**Extract**
+ + + +

Despite this variance, there are common features such as the presence of tap roots, axial roots, lateral roots, feeder roots and root hairs. In coffee, as in other dicotyledonous plants, the first root axis arises from the radicle and is called the tap root.46  Though long lived, tap roots in coffee are generally not prominent, usually terminating at a depth no greater than 0.5 m.39,44,47  Plants may also contain more than one tap root.44,48  If the tap root becomes bent or twisted upon planting, this may result in a twisted or contorted condition, which may negatively affect the plant throughout its lifetime.39,48  Because of this, many growers have adopted the practice of cutting the bottom few centimetres of the tap root before transplanting in an effort to avoid a twisted tap root. This results in removing the apical dominance of the tap root and triggers more lateral ramification.39 

Ramifications from the tap root can be divided into two types, depending on the direction of their growth. Axial roots grow vertically below the plant, generally reaching depths of around 2–3 m. Lateral superficial roots, on the other hand, grow parallel to the soil surface and usually reach depths no greater than 2 m. Lateral roots tend to concentrate under the plant skirt, but can extend outward, often interweaving with neighbouring tree roots in densely planted fields. Feeder roots of various lengths are distributed on the axial and lateral roots. The root hairs that grow on these feeders are the main providers of mineral nutrition for the plant.48 

Above the ground, coffee plants exhibit a dimorphic branching behaviour (Figure 1.6), in which orthotropic (vertical) stems produce plagiotropic (horizontal) branches, which in turn produce more plagiotropic branches and coffee fruit.30,42,44,45,49 

Figure 1.6

(A) C. arabica L. with one orthotropic stem and various fruit-bearing plagiotropic branches. (B) C. canephora Pierre with various orthotropic stems (photo courtesy of Pedro Malta Campos). (C) Fruit-bearing plagiotropic branches of C. canephora Pierre (photo courtesy of Dr Aymbiré Fonseca).

+ + + +

**Records from a collection**
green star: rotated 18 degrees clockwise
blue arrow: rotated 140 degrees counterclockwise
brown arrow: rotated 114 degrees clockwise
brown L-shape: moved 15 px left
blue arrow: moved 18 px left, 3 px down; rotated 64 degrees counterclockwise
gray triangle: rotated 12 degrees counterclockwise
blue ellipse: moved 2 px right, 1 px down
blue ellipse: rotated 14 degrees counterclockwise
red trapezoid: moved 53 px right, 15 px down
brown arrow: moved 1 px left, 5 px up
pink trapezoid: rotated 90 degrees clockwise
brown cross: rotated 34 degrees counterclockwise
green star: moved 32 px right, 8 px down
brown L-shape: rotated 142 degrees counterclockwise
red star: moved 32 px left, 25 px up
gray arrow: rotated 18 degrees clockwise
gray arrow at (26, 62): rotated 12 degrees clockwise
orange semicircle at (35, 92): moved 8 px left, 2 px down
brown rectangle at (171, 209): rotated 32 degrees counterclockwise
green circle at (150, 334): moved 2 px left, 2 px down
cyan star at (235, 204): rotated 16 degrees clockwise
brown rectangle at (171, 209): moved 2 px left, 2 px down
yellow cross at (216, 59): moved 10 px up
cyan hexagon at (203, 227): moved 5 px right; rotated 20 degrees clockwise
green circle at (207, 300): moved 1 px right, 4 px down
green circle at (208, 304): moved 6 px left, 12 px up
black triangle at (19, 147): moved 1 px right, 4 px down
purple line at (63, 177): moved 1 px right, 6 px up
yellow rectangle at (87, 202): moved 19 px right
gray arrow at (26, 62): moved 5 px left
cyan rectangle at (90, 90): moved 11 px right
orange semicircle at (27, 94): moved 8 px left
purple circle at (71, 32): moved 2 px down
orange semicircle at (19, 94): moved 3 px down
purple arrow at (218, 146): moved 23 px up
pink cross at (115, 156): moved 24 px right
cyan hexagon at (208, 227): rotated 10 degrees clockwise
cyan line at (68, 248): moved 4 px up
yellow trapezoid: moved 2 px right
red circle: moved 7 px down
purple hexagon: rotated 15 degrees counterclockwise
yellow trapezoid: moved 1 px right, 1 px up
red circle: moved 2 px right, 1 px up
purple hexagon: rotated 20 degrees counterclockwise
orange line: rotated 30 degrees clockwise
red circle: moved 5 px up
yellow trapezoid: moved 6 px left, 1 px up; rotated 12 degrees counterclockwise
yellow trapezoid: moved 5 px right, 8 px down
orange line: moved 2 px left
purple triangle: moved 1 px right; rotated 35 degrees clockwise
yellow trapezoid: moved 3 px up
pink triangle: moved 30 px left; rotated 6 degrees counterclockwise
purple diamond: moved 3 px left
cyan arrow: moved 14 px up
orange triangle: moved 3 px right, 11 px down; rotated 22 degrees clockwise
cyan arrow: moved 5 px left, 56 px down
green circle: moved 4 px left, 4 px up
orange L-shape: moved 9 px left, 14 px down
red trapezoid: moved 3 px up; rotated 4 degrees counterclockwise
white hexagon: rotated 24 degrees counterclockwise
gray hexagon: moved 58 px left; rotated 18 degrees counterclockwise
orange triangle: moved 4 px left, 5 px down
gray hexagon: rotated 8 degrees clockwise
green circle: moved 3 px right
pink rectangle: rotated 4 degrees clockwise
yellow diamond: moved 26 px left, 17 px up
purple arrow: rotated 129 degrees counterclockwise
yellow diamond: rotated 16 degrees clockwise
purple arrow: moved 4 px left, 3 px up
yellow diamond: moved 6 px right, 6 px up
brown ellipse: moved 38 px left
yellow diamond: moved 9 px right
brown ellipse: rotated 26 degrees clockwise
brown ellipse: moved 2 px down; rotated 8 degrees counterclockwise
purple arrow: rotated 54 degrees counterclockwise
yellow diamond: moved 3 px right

+ + + +

**What is expected**
Decide whether each of the following statements agrees with the text on coffee roots and branching. For each, answer yes or no and quote the deciding words of the text. 1. Coffee tap roots usually end at a depth of no more than 0.5 m. 2. Lateral superficial roots usually reach depths greater than 3 m. 3. A coffee plant can have more than one tap root.

**Exercise solution**
1. Yes: "usually terminating at a depth no greater than 0.5 m"
2. No: "usually reach depths no greater than 2 m"
3. Yes: "Plants may also contain more than one tap root."